I agree with my hon. Friend, and I will try to give a clear answer. NHS England is determined that all 44 areas will publish their plans shortly. For those that have not already done so, publication will take place after the formal checkpoint review at the end of October. Areas are working to different timescales, but the plans will all be published by the end of November. For the avoidance of doubt, that includes the STP for Buckinghamshire, Oxfordshire and Berkshire West.
The NHS “Five Year Forward View” called for a radical upgrade in prevention and public health. How does the Minister square that with the Government’s subsequent cuts to public health, including £200 million in-year cuts and further cuts expected by 2020?
The STP process is an attempt to upgrade our public health and mental health provision and cancer outcomes. Every STP will be expected to provide an assessment of local public health priorities and the timetable for progress towards that.
Wantage community hospital in my constituency has recently closed because of the threat of Legionnaires’ disease, and it will not reopen until we have finally concluded consultation on the sustainability and transformation plan—if it reopens at all. This consultation has been delayed, and that naturally worries my constituents. Will the Minister join me in urging Oxfordshire to get on with consulting on this very important plan, so that we can have a reasonable discussion?
I will join my right hon. Friend in doing that. I am not familiar with the specifics of the Wantage case, but it does not sound right that it is an ongoing thing that is not fixed quickly.
May I congratulate the Minister on his appointment to the Front Bench, as well as the Under-Secretary of State for Health, the hon. Member for Oxford West and Abingdon (Nicola Blackwood), on hers? I am sure that they will do a terrific job in their posts.
As a type 2 diabetic, I am very concerned about the fact that local clinical commissioning groups are just not providing information on preventive work against diabetes. Will the hon. Gentleman confirm that diabetes will be referred to once these plans have been published?
I will confirm that. There is a national diabetes plan, as the right hon. Gentleman will be aware. Diabetes is one of a number of long-term conditions in which these plans are charged to deliver improvements, and it would not be acceptable for a plan to be signed off or completed unless progress on diabetes had been made.
When the Minister looks at new treatment options in the forward view, will he consider the example of Velindre NHS Trust in south-east Wales, which treats 1.5 million cancer patients every year and is now using reflexology, reiki healing, aromatherapy, and breathing and relaxation techniques to alleviate anxiety, pain, side effects and symptoms? If that was more widely spread over the health service in England, cost savings and patient satisfaction would increase.
The STP process is locally led, not led from the centre, but I would expect clinical judgments of the type mentioned to be made if they could be confirmed on the basis of scientific and trial-based evidence.

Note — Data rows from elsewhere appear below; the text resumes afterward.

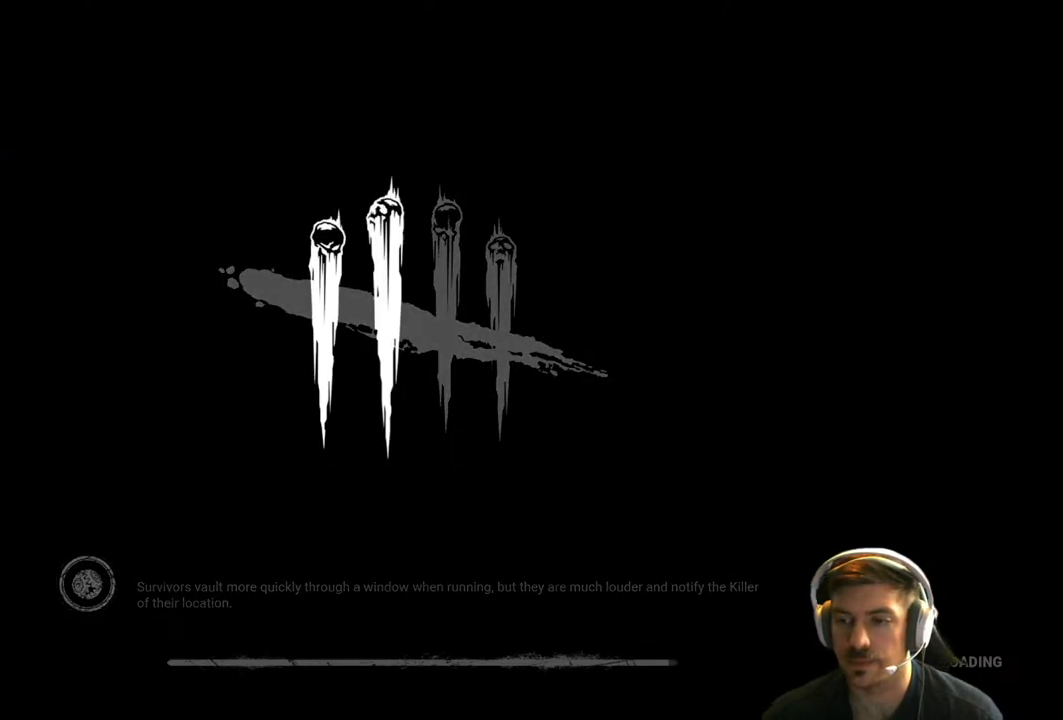
{"buttons": [], "left_stick": "left", "right_stick": "center", "events": [[433, "left_stick", "left"]]}
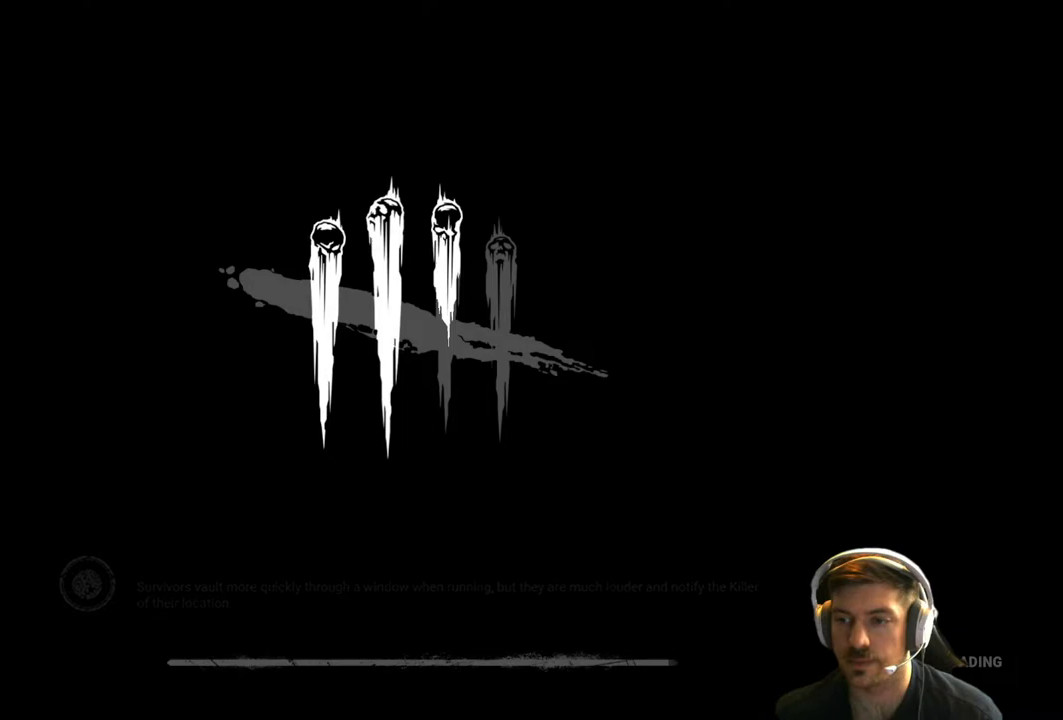
{"buttons": [], "left_stick": "center", "right_stick": "center", "events": [[83, "left_stick", "center"]]}
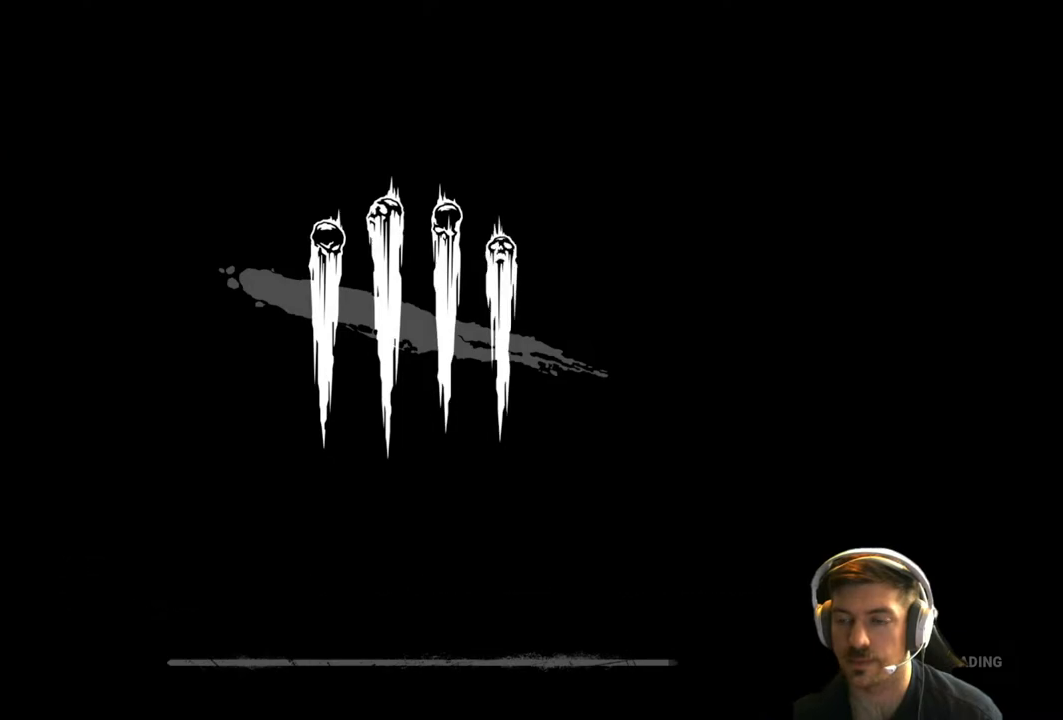
{"buttons": [], "left_stick": "center", "right_stick": "center", "events": []}
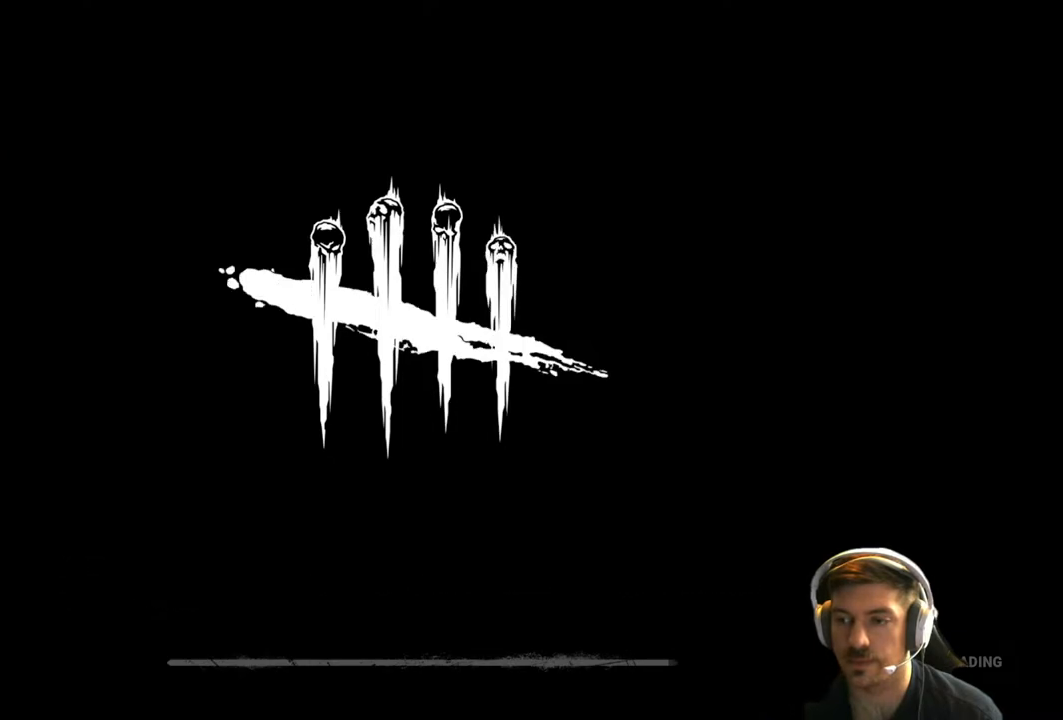
{"buttons": [], "left_stick": "center", "right_stick": "center", "events": []}
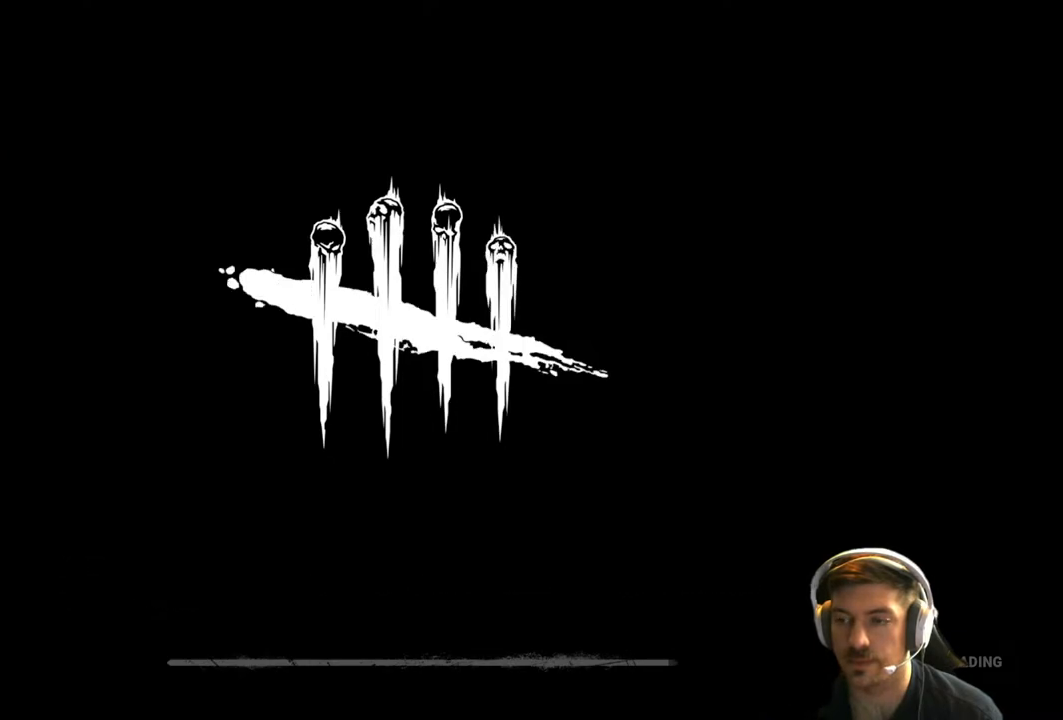
{"buttons": [], "left_stick": "center", "right_stick": "center", "events": []}
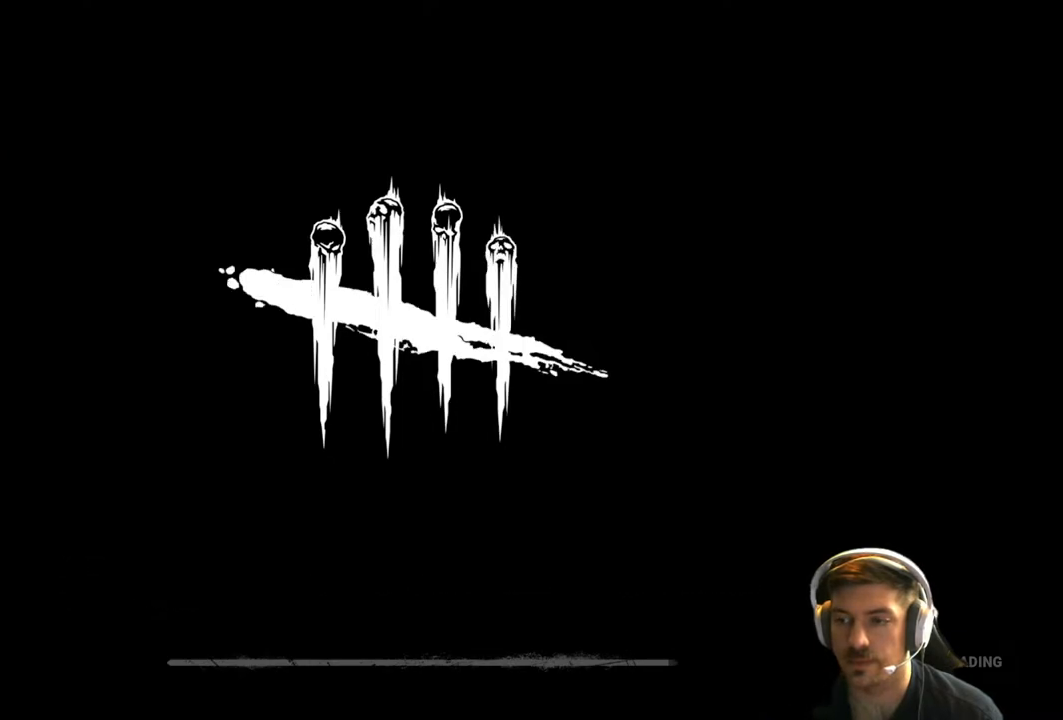
{"buttons": [], "left_stick": "center", "right_stick": "center", "events": []}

Central to the aim of the five year forward plan for the NHS is a sustainable health service in which all patients receive the right care at the right time in the right place. With that in mind, can the Minister tell me what action he is taking to address the problem of delayed hospital discharges, which have risen by 20% so far this year? That amounts to an additional 926 people every day condemned to stay in hospital longer than is medically necessary.
First, may I welcome the hon. Lady to her post and wish her luck in the new job? There has been an increase in delayed discharges in England over the past year. Only a part of that increase is due to difficulties in the integration between social care and the NHS—a large part of it comes from within the NHS itself—but it is not uniform across local authorities. Indeed, many local authorities are improving in this regard. What is very clear is that those making the most progress the most quickly are those that have gone furthest in integrating social care and healthcare.